_WORK TASK_
Show each line in the rows below that contains the string "this".

_SOURCE INFORMATION_
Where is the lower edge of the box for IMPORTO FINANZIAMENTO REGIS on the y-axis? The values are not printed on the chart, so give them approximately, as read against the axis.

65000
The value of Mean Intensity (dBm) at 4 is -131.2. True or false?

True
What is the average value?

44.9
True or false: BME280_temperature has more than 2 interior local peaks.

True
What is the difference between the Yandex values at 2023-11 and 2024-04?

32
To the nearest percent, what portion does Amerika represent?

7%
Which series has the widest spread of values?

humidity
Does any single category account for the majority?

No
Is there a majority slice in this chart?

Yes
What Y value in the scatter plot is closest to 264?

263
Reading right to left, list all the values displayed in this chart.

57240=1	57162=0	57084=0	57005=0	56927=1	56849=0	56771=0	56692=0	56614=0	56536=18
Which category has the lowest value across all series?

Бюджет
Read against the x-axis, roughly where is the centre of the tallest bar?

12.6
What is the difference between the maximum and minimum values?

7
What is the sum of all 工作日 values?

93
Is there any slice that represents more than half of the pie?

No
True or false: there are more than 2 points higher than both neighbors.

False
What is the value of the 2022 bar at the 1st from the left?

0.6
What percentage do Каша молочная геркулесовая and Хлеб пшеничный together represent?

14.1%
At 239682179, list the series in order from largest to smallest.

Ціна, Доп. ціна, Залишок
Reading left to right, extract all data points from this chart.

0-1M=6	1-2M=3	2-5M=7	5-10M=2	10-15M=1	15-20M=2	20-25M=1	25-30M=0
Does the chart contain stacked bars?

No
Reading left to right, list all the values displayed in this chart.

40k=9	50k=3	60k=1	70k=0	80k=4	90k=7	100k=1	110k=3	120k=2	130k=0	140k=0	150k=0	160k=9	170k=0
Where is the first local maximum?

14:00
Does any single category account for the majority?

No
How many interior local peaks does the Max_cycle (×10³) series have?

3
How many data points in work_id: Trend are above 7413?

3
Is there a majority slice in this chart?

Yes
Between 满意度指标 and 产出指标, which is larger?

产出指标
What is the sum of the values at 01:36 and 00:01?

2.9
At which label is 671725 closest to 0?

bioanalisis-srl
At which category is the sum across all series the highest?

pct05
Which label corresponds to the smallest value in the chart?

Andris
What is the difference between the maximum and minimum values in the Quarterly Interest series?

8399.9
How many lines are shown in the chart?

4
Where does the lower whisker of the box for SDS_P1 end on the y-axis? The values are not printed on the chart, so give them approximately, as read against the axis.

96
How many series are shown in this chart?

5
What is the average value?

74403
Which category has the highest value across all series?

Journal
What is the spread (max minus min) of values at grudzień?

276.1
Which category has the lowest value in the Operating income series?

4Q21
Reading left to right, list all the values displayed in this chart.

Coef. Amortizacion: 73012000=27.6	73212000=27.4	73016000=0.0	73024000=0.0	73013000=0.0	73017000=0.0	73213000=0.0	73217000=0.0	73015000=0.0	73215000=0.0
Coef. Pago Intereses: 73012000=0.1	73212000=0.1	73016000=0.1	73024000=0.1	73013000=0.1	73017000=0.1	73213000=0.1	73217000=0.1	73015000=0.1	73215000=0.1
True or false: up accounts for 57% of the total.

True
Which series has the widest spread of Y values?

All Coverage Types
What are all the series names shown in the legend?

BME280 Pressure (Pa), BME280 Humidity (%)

_RESPONSE_
Is there a majority slice in this chart?
Reading right to left, list all the values displayed in this chart.
Reading left to right, extract all data points from this chart.
Reading left to right, list all the values displayed in this chart.
Is there a majority slice in this chart?
How many series are shown in this chart?
Reading left to right, list all the values displayed in this chart.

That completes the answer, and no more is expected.